§ What this task involves
Where the listing below has a line with "camera: 50 degrees right, 0 degrees up", write out exactly that line and every line after it, stopping after the line with "(463, 343) = (395, 465): none -> suitcase".

§ Study material
§

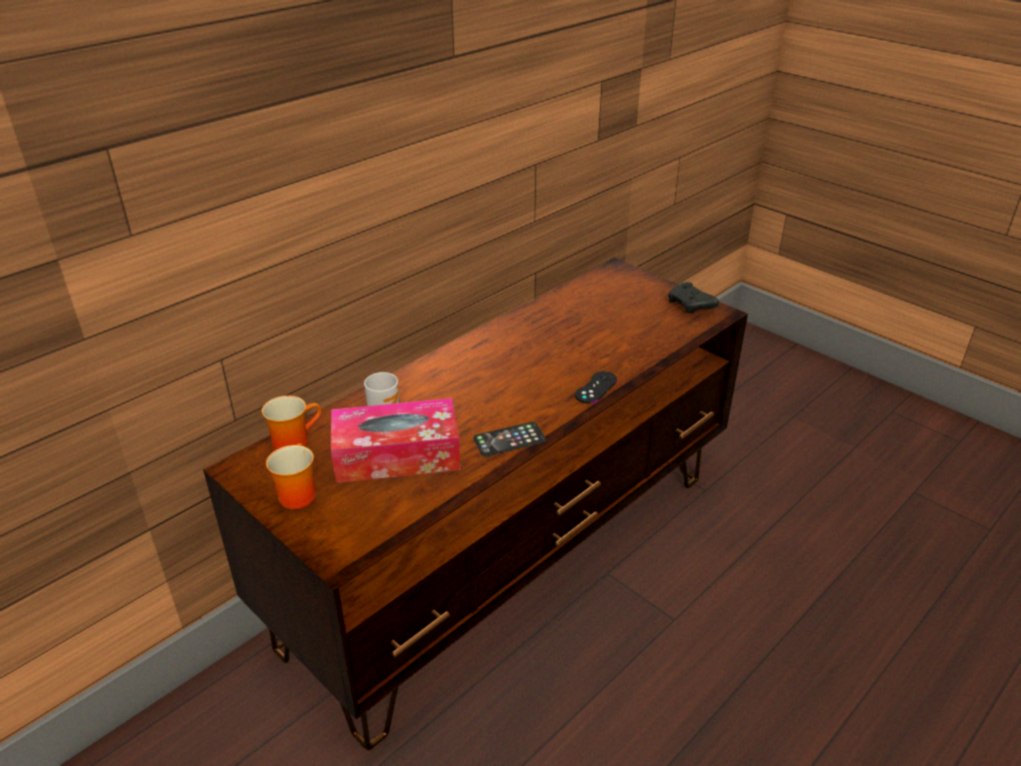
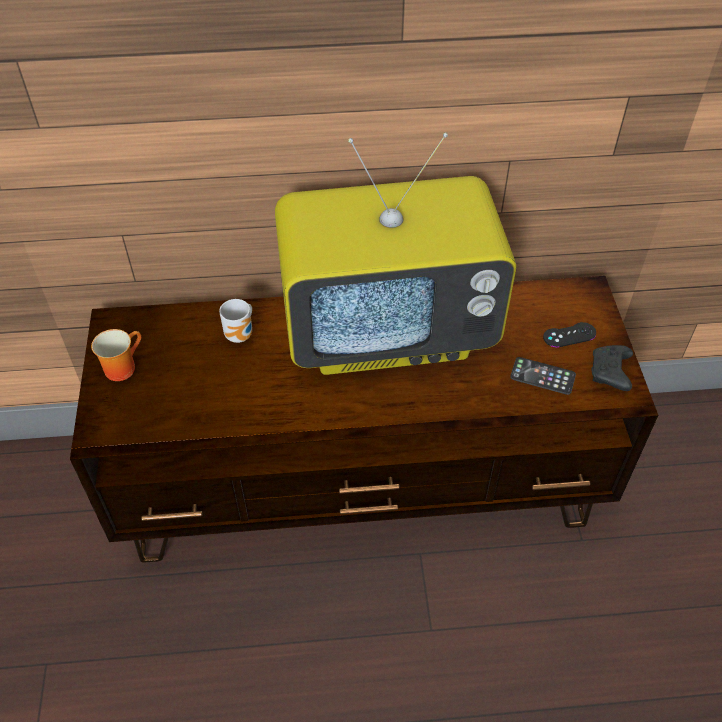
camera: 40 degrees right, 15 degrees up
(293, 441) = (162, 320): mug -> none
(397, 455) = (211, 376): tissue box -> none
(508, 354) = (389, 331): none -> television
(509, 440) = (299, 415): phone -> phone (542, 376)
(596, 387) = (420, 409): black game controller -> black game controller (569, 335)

§

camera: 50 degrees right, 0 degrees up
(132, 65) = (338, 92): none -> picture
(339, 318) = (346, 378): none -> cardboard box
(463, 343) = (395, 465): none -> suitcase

§

§ Your solution
camera: 50 degrees right, 0 degrees up
(132, 65) = (338, 92): none -> picture
(339, 318) = (346, 378): none -> cardboard box
(463, 343) = (395, 465): none -> suitcase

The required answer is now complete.